According to Grusch, the ICIG found Grusch’s complaint “credible and urgent” in July 2022 before it was submitted to Avril Haines, the Director of National Intelligence; the Senate Select Committee on Intelligence; and the House Permanent Select Committee on Intelligence.

This led to the launching of a whistleblower reprisal investigation.

Much of what Grusch found in his investigation, however, couldn’t be brought before Congress because they don’t have the appropriate security clearance, Kean and Blumenthal stated.

“When you have multiple agencies nesting UAP activities in conventional [Special Access/Controlled Access Programs], both as recipients of exploitation-related insights and for operational reasons, without appropriate reporting to various oversight authorities, you have a problem,” Grusch said.

‘Materials That Are Not of This World’

In January, Rep. Tim Burchett (R-Tenn.) told NewsNation that the government persists in hiding information on UAPs.
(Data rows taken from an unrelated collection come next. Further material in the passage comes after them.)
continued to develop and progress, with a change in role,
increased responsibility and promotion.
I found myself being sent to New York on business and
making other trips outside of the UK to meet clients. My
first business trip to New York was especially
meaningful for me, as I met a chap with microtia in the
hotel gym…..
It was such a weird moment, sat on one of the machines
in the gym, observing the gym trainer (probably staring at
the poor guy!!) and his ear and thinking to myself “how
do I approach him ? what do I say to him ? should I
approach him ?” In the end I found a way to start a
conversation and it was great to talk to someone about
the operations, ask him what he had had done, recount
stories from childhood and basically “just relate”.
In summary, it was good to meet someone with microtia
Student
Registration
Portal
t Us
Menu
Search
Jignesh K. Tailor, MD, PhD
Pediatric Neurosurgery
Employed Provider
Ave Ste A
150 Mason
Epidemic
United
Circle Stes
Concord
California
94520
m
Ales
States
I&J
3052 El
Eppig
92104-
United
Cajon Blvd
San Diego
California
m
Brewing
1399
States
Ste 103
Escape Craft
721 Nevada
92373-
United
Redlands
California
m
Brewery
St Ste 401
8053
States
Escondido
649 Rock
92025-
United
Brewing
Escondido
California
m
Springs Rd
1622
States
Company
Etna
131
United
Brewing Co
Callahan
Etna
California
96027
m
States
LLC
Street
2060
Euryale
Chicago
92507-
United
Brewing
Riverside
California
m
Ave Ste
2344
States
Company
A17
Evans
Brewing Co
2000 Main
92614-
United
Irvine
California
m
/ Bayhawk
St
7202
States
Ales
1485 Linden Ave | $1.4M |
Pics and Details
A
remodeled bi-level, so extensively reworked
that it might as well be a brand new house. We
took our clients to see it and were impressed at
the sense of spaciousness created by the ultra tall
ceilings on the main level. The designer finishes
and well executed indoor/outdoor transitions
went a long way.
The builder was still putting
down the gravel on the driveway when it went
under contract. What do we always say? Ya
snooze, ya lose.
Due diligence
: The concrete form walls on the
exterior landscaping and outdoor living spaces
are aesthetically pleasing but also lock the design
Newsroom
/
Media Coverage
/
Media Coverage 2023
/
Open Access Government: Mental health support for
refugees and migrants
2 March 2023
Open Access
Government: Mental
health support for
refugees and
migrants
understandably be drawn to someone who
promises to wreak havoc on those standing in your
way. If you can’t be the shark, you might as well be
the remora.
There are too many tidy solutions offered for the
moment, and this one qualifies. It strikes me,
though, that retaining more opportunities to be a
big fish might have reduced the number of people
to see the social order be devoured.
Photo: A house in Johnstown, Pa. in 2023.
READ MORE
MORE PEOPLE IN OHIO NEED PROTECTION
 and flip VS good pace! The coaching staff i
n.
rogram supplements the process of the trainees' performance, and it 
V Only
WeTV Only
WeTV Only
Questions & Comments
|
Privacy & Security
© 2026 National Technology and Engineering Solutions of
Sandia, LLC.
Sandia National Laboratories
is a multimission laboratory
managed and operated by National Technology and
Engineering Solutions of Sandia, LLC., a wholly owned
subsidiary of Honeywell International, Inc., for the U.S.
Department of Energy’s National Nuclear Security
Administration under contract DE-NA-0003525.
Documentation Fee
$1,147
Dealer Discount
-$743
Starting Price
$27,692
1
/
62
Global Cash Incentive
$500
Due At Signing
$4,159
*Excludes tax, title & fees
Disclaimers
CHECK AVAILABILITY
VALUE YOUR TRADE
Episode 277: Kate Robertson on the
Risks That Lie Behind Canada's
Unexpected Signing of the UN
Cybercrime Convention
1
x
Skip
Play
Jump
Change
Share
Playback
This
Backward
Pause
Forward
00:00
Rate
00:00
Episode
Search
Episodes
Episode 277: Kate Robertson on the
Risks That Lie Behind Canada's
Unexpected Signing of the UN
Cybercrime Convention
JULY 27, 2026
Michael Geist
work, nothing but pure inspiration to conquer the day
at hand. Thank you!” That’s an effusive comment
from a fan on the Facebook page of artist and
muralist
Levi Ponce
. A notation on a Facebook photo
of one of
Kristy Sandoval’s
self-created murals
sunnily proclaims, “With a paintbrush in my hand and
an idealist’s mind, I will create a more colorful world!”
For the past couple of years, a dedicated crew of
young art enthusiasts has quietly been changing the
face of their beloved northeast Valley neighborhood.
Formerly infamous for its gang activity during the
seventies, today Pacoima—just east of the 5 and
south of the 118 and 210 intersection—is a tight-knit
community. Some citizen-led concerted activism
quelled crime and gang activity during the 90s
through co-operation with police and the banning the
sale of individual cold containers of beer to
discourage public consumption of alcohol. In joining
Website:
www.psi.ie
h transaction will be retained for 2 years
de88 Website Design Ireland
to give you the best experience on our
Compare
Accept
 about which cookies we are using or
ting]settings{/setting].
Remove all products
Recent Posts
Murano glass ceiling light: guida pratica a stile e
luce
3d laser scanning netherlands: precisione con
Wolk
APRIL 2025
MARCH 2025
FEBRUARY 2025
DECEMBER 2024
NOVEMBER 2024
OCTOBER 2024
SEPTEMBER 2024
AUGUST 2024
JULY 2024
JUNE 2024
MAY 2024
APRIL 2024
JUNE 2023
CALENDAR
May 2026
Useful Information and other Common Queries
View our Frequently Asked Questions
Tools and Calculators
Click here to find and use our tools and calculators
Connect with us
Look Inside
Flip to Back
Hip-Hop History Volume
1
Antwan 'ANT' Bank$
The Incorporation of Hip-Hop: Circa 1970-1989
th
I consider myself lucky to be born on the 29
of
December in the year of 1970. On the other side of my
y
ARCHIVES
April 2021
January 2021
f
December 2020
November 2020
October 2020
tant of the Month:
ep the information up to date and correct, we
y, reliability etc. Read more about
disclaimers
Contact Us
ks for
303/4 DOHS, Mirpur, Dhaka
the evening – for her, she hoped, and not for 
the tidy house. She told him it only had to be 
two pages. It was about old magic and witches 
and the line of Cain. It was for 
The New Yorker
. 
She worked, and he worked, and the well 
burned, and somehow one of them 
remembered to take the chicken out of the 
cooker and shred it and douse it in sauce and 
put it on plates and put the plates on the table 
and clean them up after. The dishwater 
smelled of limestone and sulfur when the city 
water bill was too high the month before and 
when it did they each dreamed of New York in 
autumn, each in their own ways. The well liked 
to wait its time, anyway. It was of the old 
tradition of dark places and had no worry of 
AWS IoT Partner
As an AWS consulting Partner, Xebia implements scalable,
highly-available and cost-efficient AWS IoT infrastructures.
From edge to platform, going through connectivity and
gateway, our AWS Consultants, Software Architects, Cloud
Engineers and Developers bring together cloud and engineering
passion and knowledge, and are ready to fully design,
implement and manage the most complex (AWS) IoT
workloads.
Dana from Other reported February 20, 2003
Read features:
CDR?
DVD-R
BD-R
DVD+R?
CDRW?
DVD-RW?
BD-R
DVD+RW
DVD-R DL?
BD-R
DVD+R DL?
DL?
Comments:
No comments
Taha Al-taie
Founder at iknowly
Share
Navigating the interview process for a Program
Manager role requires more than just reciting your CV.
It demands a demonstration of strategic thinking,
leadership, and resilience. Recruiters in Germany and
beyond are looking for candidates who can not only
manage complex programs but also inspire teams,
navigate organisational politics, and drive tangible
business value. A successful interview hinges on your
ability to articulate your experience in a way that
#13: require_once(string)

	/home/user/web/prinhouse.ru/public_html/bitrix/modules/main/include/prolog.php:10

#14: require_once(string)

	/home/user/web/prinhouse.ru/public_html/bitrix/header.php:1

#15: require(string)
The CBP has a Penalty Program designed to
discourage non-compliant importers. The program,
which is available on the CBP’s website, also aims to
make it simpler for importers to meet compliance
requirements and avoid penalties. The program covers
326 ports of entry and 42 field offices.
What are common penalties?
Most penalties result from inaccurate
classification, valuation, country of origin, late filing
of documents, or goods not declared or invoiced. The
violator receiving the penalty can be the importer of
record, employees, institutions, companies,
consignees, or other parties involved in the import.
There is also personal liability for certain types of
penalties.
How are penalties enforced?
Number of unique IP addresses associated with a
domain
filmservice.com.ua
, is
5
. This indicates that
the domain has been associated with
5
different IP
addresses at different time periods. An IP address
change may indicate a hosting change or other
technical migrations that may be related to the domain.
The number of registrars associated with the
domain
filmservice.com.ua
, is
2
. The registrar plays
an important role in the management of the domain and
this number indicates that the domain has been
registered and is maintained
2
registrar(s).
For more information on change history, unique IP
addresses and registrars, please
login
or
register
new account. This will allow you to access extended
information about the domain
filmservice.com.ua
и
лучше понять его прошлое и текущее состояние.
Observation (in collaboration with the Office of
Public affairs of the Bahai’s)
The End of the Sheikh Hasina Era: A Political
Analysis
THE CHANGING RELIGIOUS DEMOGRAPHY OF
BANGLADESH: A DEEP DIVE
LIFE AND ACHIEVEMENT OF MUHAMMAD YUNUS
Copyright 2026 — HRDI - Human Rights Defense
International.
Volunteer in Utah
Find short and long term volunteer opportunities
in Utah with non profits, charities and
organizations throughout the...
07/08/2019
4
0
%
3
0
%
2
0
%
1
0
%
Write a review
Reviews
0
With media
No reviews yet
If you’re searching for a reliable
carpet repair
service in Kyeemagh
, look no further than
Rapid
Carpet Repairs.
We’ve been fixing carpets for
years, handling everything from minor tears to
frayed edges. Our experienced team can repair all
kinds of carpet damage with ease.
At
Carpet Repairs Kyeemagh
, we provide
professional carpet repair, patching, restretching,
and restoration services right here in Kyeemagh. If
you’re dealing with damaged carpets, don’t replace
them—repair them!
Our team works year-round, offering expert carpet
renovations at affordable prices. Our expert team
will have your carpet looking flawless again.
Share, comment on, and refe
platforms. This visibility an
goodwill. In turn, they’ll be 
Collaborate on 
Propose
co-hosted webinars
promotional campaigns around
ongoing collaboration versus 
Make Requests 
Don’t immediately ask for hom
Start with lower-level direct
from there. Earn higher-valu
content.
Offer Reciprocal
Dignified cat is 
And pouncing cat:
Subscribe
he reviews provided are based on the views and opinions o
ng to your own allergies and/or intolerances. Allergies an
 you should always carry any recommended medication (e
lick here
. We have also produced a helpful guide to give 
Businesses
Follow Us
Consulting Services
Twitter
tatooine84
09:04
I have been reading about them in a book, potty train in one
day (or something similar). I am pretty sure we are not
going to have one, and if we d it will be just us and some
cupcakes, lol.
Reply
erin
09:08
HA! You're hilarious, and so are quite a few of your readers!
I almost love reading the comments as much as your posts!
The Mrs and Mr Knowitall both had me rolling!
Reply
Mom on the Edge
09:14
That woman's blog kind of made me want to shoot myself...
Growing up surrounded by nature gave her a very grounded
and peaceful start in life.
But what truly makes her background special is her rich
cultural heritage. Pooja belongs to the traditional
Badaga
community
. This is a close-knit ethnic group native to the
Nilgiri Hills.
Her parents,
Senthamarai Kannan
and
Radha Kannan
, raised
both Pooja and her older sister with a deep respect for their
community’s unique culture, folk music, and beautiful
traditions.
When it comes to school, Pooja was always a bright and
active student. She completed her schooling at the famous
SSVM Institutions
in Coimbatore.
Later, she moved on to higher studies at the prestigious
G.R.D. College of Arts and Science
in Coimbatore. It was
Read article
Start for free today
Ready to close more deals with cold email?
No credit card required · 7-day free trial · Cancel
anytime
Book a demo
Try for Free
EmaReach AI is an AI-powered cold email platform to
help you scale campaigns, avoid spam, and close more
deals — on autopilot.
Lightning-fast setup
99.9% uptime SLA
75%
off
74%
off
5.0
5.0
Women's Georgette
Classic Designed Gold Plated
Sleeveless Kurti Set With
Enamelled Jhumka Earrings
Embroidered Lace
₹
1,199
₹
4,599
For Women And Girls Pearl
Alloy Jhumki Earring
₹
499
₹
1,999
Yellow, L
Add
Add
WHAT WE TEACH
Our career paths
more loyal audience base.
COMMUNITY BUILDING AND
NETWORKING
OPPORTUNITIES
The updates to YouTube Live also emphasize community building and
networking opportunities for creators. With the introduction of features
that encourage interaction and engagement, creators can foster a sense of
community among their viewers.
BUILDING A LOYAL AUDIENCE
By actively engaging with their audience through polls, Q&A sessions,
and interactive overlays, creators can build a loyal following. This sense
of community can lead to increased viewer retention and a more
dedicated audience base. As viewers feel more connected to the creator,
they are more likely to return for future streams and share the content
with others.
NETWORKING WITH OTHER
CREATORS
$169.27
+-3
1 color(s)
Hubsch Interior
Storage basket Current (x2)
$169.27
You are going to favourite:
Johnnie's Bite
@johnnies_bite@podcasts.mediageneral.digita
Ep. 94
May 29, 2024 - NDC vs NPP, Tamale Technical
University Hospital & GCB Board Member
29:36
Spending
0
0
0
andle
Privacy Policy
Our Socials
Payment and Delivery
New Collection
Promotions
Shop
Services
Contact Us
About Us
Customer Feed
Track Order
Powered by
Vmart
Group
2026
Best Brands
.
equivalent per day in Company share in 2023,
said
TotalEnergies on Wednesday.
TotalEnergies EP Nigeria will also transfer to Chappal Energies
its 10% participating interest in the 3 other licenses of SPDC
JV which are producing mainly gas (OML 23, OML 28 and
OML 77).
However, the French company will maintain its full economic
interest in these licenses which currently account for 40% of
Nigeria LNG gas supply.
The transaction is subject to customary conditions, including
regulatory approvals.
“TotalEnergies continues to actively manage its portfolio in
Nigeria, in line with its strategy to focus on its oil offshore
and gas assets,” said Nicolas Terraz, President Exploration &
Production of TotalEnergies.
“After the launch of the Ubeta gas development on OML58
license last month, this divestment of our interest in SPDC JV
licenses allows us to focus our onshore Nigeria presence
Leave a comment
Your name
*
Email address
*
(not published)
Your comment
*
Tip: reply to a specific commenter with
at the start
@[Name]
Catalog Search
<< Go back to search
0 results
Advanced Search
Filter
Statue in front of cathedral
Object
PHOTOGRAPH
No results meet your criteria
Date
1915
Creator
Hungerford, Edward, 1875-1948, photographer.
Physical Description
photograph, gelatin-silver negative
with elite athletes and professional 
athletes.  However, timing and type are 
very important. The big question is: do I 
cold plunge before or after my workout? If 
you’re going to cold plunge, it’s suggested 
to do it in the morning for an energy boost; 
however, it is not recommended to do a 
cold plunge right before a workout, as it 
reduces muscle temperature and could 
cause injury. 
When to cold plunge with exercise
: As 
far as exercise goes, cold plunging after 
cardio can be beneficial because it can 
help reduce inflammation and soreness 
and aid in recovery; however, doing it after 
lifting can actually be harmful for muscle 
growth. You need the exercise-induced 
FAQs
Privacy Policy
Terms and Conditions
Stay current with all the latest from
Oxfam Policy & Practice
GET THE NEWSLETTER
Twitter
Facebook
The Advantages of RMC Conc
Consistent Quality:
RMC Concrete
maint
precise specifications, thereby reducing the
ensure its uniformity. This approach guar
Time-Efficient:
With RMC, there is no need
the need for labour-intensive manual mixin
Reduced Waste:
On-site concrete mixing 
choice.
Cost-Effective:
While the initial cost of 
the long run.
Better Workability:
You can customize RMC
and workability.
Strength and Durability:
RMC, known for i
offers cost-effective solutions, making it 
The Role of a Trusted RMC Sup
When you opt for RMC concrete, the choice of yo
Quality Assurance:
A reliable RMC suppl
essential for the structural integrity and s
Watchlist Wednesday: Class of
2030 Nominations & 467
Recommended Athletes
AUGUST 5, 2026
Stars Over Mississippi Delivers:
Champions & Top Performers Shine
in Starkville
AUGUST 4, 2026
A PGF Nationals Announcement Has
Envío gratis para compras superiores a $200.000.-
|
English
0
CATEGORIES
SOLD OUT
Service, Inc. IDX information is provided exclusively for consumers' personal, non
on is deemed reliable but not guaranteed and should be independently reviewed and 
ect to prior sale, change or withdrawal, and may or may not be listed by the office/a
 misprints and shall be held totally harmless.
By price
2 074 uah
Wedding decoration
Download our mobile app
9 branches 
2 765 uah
“We’ve been covering this thing up since the ’40s—since Roswell or before then,” Burchett said. “I don’t trust government. There’s an arrogance about it, and I think the American public can handle it, and they need to release everything, and that includes if they in fact do have a craft, which I believe at some point, we have obtained some materials that are not of this world that are being studied by different members of industry, I’ve been told.”

According to the Office of the Director of National Intelligence (DNI) in a report (pdf) published on Jan. 12, there has been an increase in sightings.

The U.S. government collected a total of 510 UAP reports as of Aug. 30, 2022, an increase of 366 reports in the 17 months since DNI’s preliminary assessment when, in June 2021, it reported 144 UAP sightings between 2004 and 2021.

The DNI said there have been “247 new reports and another 119 that were either since discovered or reported after the preliminary assessment’s time period.”

According to Burchett, when it comes to topics addressing classified material, there are two reports: the one made public and the one that is classified.

“If a congressperson is briefed on the classified briefing, then basically, they’re not allowed by law to even talk on the issue of what’s in that, even if it’s something they already know,” Burchett said.

Roswell, New Mexico

Burchett mentioned the Roswell, New Mexico, incident, where, in 1947, there was an unidentified aircraft crash that was initially reported as a recovered flying saucer by the U.S. Army Air Forces before it was quickly retracted and reported as a fallen weather balloon.

In 1997, the late Col. Philip Corso alleged in his memoir “The Day After Roswell” that when he was a member of President Dwight D. Eisenhower’s National Security Council and head of the foreign technological desk at the U.S. Army’s Research and Development Department, he headed the Army’s reverse-engineering project that took recovered technology from the 1947 Roswell crash and seeded the information out to major corporate firms.

Using the provided information, these firms were able to manufacture “integrated circuit chips, fiber optics, laser technology, and super-tenacity fibers.”

Burchett said he’s talked with Navy pilots who admitted the UAPs are neither of terrestrial origin nor under any government control.

“So, there’s a lot of things going on within this,” he said. “There’s a lot, I think, that has transpired since the ’40s.”

The Epoch Times contacted Grusch’s attorney, Charles McCullough, for comment.